▸ **What is needed**:
Print the records exactly and in full, please; the pictures stay out.

**** Extracted data

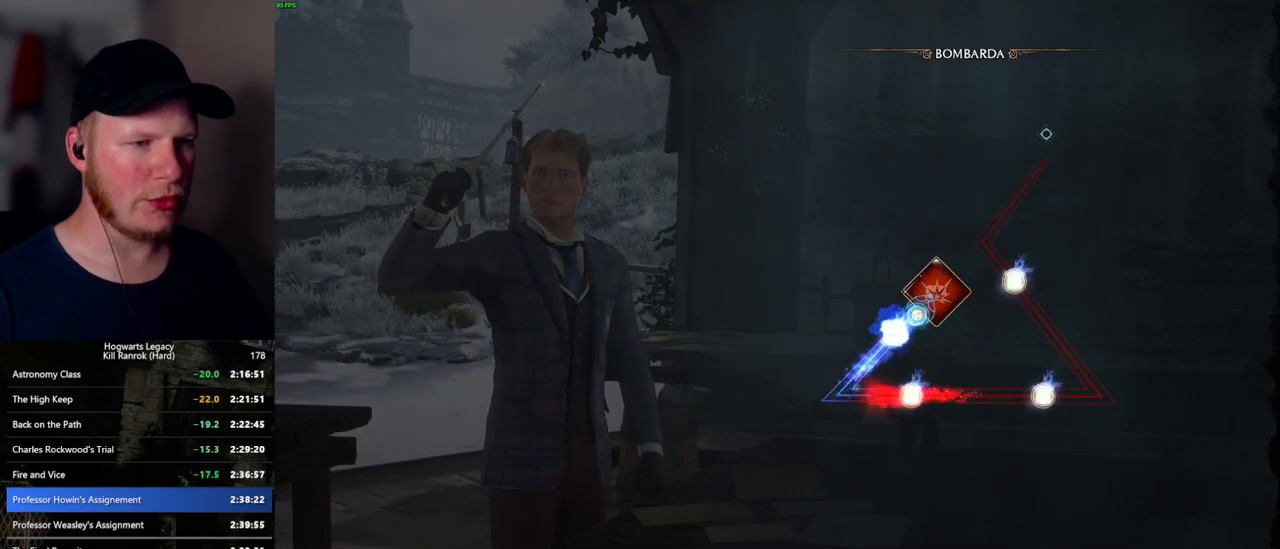
{"keys": [], "mouse": [], "events": []}
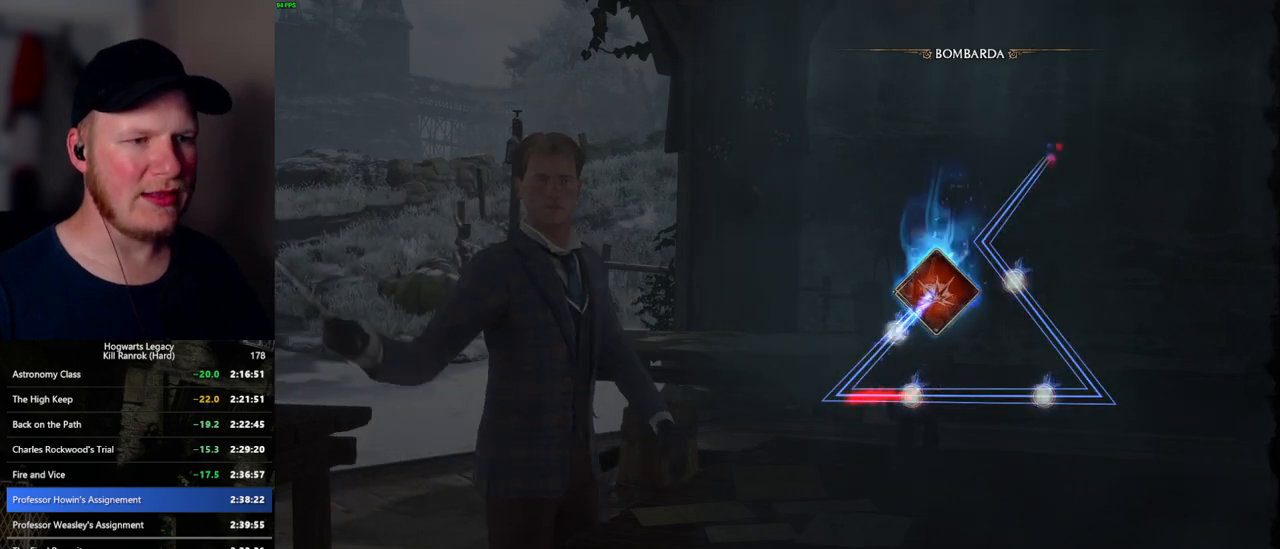
{"keys": [], "mouse": [], "events": []}
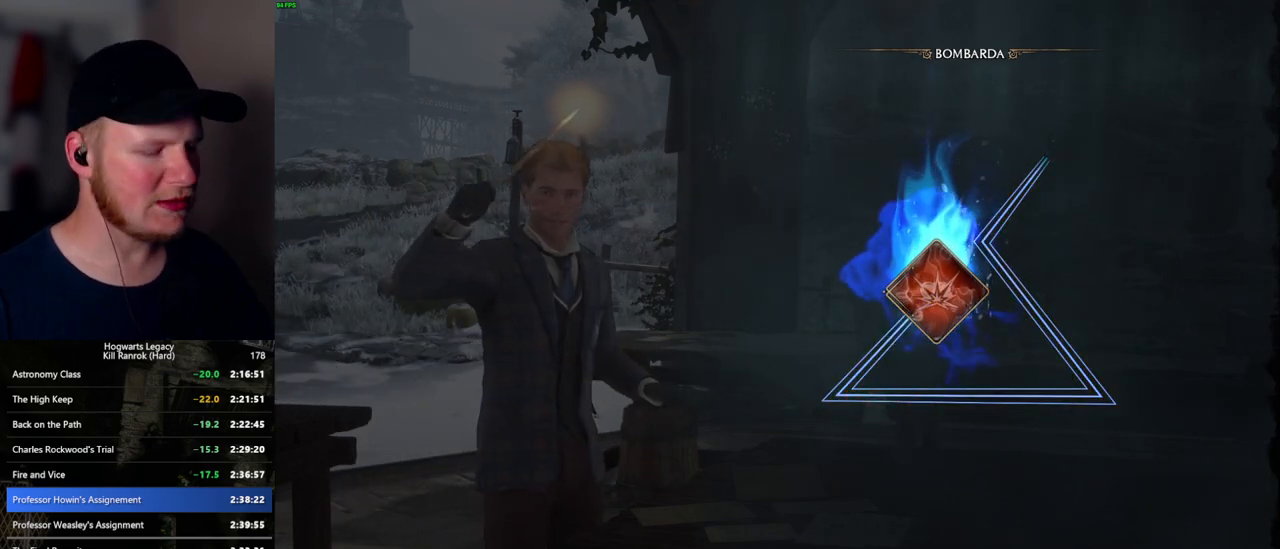
{"keys": [], "mouse": [], "events": []}
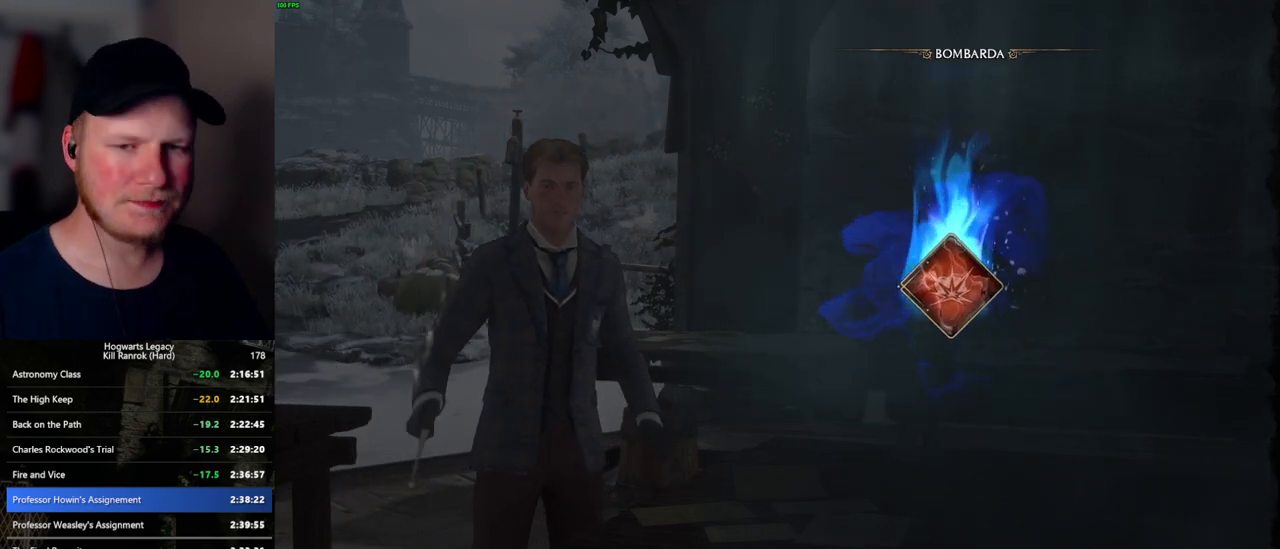
{"keys": [], "mouse": [], "events": []}
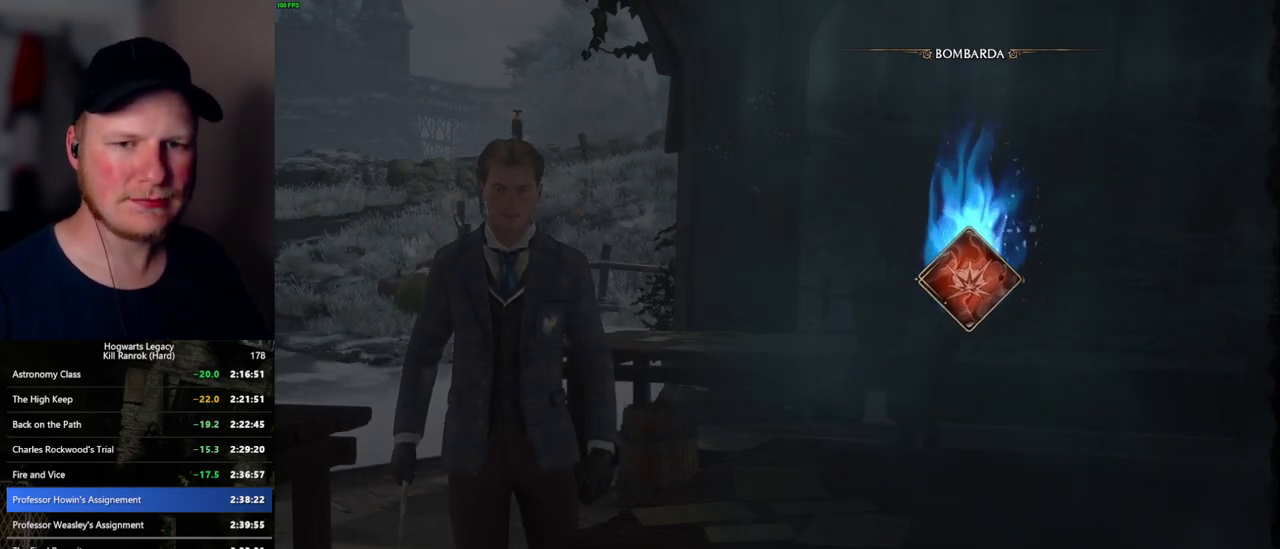
{"keys": [], "mouse": [], "events": []}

********

▸ **Solution to the exercise**:
{"keys": [], "mouse": [], "events": []}
{"keys": [], "mouse": [], "events": []}
{"keys": [], "mouse": [], "events": []}
{"keys": [], "mouse": [], "events": []}
{"keys": [], "mouse": [], "events": []}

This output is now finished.